> [Task to complete]:
The whole listing is to be reproduced exactly as given.
[Task data — start]
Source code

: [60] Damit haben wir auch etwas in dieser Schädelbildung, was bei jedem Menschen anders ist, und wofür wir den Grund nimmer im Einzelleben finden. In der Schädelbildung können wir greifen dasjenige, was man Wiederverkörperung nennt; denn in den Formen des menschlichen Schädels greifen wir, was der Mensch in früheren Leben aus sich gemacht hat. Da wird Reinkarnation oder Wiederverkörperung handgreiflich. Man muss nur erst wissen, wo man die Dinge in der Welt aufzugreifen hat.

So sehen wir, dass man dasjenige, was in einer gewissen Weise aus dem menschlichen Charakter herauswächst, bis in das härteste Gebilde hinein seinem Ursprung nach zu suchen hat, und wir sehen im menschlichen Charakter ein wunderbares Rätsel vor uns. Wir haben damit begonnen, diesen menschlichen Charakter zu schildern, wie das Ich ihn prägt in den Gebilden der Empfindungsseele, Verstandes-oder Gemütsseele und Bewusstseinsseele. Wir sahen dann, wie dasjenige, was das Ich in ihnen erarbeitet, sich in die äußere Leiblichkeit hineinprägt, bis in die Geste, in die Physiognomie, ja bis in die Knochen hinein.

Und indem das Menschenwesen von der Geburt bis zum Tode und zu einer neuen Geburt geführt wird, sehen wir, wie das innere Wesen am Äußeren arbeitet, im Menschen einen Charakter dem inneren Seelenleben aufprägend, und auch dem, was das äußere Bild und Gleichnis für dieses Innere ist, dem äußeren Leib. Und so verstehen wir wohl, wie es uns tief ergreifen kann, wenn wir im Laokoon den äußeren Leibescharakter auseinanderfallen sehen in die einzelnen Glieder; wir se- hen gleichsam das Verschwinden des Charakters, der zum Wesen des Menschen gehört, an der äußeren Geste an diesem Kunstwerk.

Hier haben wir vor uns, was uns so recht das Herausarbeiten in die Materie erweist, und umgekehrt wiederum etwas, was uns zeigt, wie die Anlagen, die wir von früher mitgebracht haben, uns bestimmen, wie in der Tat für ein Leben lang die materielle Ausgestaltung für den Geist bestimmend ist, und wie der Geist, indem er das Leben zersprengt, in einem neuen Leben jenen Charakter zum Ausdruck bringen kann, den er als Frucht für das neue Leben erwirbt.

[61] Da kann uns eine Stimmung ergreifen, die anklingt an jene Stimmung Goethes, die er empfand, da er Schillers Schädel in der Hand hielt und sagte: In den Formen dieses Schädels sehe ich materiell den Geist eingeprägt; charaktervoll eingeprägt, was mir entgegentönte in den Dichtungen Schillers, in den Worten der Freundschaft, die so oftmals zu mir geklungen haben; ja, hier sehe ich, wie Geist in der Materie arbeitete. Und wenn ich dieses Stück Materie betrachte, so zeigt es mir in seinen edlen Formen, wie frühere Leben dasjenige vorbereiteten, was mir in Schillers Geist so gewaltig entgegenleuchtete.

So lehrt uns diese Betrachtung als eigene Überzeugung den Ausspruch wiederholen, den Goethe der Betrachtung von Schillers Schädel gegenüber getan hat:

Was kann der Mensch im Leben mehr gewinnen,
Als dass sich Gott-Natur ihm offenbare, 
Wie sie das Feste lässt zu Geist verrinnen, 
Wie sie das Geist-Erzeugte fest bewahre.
[Task data — finish]
> [Written response]:
Source code

: [60] Damit haben wir auch etwas in dieser Schädelbildung, was bei jedem Menschen anders ist, und wofür wir den Grund nimmer im Einzelleben finden. In der Schädelbildung können wir greifen dasjenige, was man Wiederverkörperung nennt; denn in den Formen des menschlichen Schädels greifen wir, was der Mensch in früheren Leben aus sich gemacht hat. Da wird Reinkarnation oder Wiederverkörperung handgreiflich. Man muss nur erst wissen, wo man die Dinge in der Welt aufzugreifen hat.

So sehen wir, dass man dasjenige, was in einer gewissen Weise aus dem menschlichen Charakter herauswächst, bis in das härteste Gebilde hinein seinem Ursprung nach zu suchen hat, und wir sehen im menschlichen Charakter ein wunderbares Rätsel vor uns. Wir haben damit begonnen, diesen menschlichen Charakter zu schildern, wie das Ich ihn prägt in den Gebilden der Empfindungsseele, Verstandes-oder Gemütsseele und Bewusstseinsseele. Wir sahen dann, wie dasjenige, was das Ich in ihnen erarbeitet, sich in die äußere Leiblichkeit hineinprägt, bis in die Geste, in die Physiognomie, ja bis in die Knochen hinein.

Und indem das Menschenwesen von der Geburt bis zum Tode und zu einer neuen Geburt geführt wird, sehen wir, wie das innere Wesen am Äußeren arbeitet, im Menschen einen Charakter dem inneren Seelenleben aufprägend, und auch dem, was das äußere Bild und Gleichnis für dieses Innere ist, dem äußeren Leib. Und so verstehen wir wohl, wie es uns tief ergreifen kann, wenn wir im Laokoon den äußeren Leibescharakter auseinanderfallen sehen in die einzelnen Glieder; wir se- hen gleichsam das Verschwinden des Charakters, der zum Wesen des Menschen gehört, an der äußeren Geste an diesem Kunstwerk.

Hier haben wir vor uns, was uns so recht das Herausarbeiten in die Materie erweist, und umgekehrt wiederum etwas, was uns zeigt, wie die Anlagen, die wir von früher mitgebracht haben, uns bestimmen, wie in der Tat für ein Leben lang die materielle Ausgestaltung für den Geist bestimmend ist, und wie der Geist, indem er das Leben zersprengt, in einem neuen Leben jenen Charakter zum Ausdruck bringen kann, den er als Frucht für das neue Leben erwirbt.

[61] Da kann uns eine Stimmung ergreifen, die anklingt an jene Stimmung Goethes, die er empfand, da er Schillers Schädel in der Hand hielt und sagte: In den Formen dieses Schädels sehe ich materiell den Geist eingeprägt; charaktervoll eingeprägt, was mir entgegentönte in den Dichtungen Schillers, in den Worten der Freundschaft, die so oftmals zu mir geklungen haben; ja, hier sehe ich, wie Geist in der Materie arbeitete. Und wenn ich dieses Stück Materie betrachte, so zeigt es mir in seinen edlen Formen, wie frühere Leben dasjenige vorbereiteten, was mir in Schillers Geist so gewaltig entgegenleuchtete.

So lehrt uns diese Betrachtung als eigene Überzeugung den Ausspruch wiederholen, den Goethe der Betrachtung von Schillers Schädel gegenüber getan hat:

Was kann der Mensch im Leben mehr gewinnen,
Als dass sich Gott-Natur ihm offenbare, 
Wie sie das Feste lässt zu Geist verrinnen, 
Wie sie das Geist-Erzeugte fest bewahre.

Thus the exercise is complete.